While exploring the functionalities of the application I spent some time playing with the proxy settings. My goal was to connect the Burp Suite proxy to the application and check what network traffic it generates. Proxy in Code42 application is configured using PAC files with necessary configuration settings put inside it. The file can be downloaded by the application from the external server or a local file located on the disk. I have looked on the internet for a sample PAC file to properly attach it to Burp, and as result created a file with the following content:

function FindProxyForURL(url, host) 
{ 
	return "PROXY 127.0.0.1:8080"; 
}

For some reason (probably certificate issues) it did not work, and I did not receive any requests in Burp.

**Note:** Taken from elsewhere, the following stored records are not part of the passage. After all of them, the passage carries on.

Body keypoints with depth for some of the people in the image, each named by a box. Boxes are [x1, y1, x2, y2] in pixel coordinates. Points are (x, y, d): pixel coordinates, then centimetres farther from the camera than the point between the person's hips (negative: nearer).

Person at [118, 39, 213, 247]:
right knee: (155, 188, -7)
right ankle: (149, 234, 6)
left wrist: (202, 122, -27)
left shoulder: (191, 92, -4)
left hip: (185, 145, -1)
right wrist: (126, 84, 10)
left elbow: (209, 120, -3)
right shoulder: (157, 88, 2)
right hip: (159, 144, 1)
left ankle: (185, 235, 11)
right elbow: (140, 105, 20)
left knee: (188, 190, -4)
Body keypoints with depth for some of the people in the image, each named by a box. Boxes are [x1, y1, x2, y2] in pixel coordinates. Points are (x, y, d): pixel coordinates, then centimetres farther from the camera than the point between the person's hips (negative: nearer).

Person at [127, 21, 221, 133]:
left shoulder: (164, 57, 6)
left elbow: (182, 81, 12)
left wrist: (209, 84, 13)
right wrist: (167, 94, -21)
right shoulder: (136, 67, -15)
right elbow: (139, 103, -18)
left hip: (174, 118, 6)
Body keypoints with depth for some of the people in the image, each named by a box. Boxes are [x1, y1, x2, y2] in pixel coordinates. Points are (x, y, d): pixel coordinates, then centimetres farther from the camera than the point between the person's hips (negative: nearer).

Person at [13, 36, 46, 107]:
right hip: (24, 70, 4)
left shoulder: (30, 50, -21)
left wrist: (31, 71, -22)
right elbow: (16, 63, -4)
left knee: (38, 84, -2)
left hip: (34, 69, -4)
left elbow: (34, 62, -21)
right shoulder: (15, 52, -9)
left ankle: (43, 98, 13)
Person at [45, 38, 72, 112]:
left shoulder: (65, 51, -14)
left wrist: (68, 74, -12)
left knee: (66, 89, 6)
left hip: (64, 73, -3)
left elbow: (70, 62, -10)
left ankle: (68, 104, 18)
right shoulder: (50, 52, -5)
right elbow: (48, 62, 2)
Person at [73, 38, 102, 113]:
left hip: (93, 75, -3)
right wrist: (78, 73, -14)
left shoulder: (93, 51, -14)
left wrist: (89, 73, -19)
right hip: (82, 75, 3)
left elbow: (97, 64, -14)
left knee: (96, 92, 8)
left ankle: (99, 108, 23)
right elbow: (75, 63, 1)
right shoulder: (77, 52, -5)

I started to investigate the issue further, changed PAC file content, and checked application logs, and inside them, I’ve noticed an interesting error message saying:

Error while executing PAC script:
ReferenceError: "aaa" is not defined in <eval> at line number 6

When I noticed the keyword eval it scratched the “it looks suspicious, let’s break it!” part of my brain. I quickly started to search source code for the proxy file evaluation function, and I found that the application is using the Nashorn engine to parse and execute PAC file content as a Javascript code. A quick google search for vulnerabilities in the Nashorn engine pointed me to this article: https://mbechler.github.io/2019/03/02/Beware-the-Nashorn/.

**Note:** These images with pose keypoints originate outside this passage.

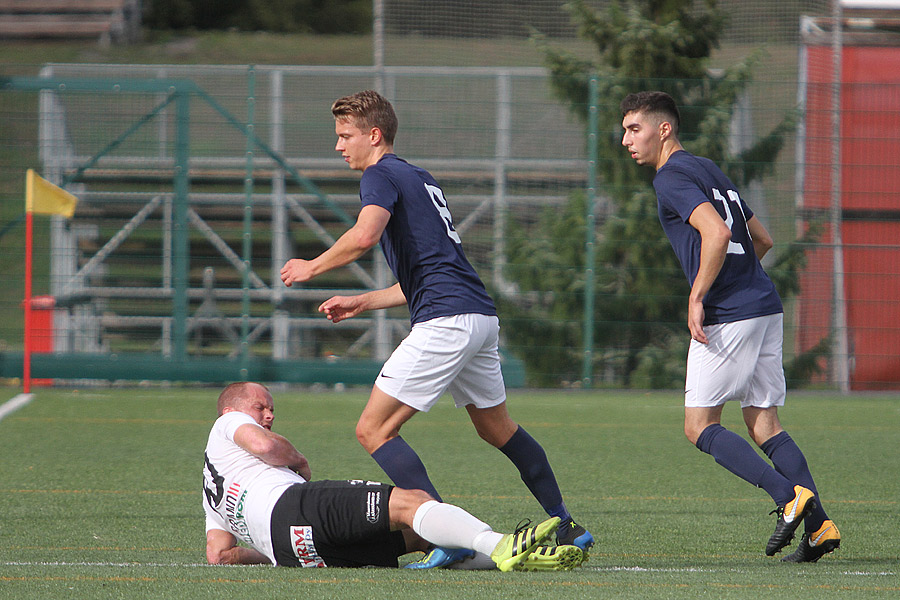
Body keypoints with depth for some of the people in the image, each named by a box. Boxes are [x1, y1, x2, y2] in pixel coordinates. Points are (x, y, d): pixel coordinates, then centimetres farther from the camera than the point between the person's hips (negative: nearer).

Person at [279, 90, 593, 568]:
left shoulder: (381, 175, -3)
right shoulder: (420, 180, 26)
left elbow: (365, 234, -23)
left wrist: (312, 267, -9)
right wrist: (362, 302, 30)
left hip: (446, 321, -10)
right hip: (482, 317, 10)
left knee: (374, 429, -9)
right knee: (497, 428, 26)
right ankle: (566, 527, 32)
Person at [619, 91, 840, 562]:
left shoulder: (672, 178, -8)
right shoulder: (708, 170, 21)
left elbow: (717, 234, -22)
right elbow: (762, 240, 26)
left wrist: (697, 298, -17)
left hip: (729, 317, -9)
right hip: (765, 306, 9)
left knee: (700, 426, -1)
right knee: (763, 425, 9)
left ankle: (789, 497, -16)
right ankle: (819, 525, -4)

The article helped me to create a simple proof of concept file to execute arbitrary code on the root level:

this.engine.factory.scriptEngine.eval('java.lang.Runtime.getRuntime().exec("touch /tmp/test.txt")'); 

function FindProxyForURL(url, host) 
{ 
	return "DIRECT"; 
}

This vulnerability uses an issue in the Nashorn engine default configuration, which according to the author of the article, Oracle says is intended behavior. The above script, when loaded by the application and passed to the Nashorn engine got the global engine variable, created a fresh scripting engine with default, insecure configuration, and executed malicious Javascript code with access to the Java functions. In this example, it uses the Java Runtime method to execute system commands.

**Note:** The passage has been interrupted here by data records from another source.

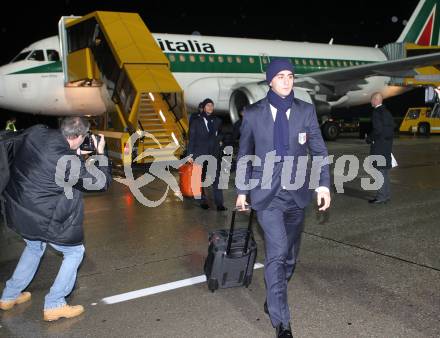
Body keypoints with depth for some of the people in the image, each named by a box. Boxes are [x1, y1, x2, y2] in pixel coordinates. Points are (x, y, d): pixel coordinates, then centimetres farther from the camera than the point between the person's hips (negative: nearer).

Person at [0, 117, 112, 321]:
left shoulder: (36, 133, -8)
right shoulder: (68, 161, -26)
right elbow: (102, 181, -16)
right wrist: (100, 154, -3)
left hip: (18, 209, 8)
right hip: (42, 220, -8)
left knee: (34, 247, 31)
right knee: (74, 251, 11)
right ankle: (54, 305, 14)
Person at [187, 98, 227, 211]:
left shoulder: (217, 121, 10)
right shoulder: (196, 121, 2)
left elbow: (220, 135, 24)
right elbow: (192, 139, 1)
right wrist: (190, 154, -2)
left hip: (214, 154, 1)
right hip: (200, 154, -1)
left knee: (216, 178, -7)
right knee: (201, 179, 8)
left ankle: (219, 204, -9)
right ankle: (203, 201, 22)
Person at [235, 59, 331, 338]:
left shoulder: (306, 111, 3)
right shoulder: (253, 113, 0)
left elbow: (319, 150, 2)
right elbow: (244, 155, 7)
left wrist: (324, 183, -10)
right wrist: (241, 191, 9)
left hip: (296, 193, 3)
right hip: (267, 193, -3)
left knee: (290, 254, 12)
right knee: (277, 252, -14)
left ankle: (273, 300, 37)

I changed the application configuration to use my exploit file as a proxy configuration and, after loading it, the test.txt file was created in the /tmp directory, which proved the Java code gets executed. The newly created file was owned by the root user, which indicated that the code was run with root-level permissions increasing the severity of this bug.

Exploitation

This vulnerability could be used by both, local and external attackers. The local low-privileged user could use it to increase his privileges to root, and as result get full control of the system. For the external attacker, there are a few other exploitation possibilities:

• The attacker could obtain access to the online administration panel (by for example phishing attack), and change proxy settings in each computer in the organization, which would give him root-level code execution in the whole organization
• The attacker could social engineer the victim user to set proxy settings to an external link provided by the attacker. The link would point to the malicious proxy configuration file, and when downloaded and evaluated by the application, it would run malicious code as a root user
• If a company provided proxy configuration files in for example unprotected S3 bucket, a malicious attacker could overwrite its content, and get root code execution in all computers in the organization

This issue was assigned P1 severity on Bugcrowd and was my very first P1 issue in the bug bounty world.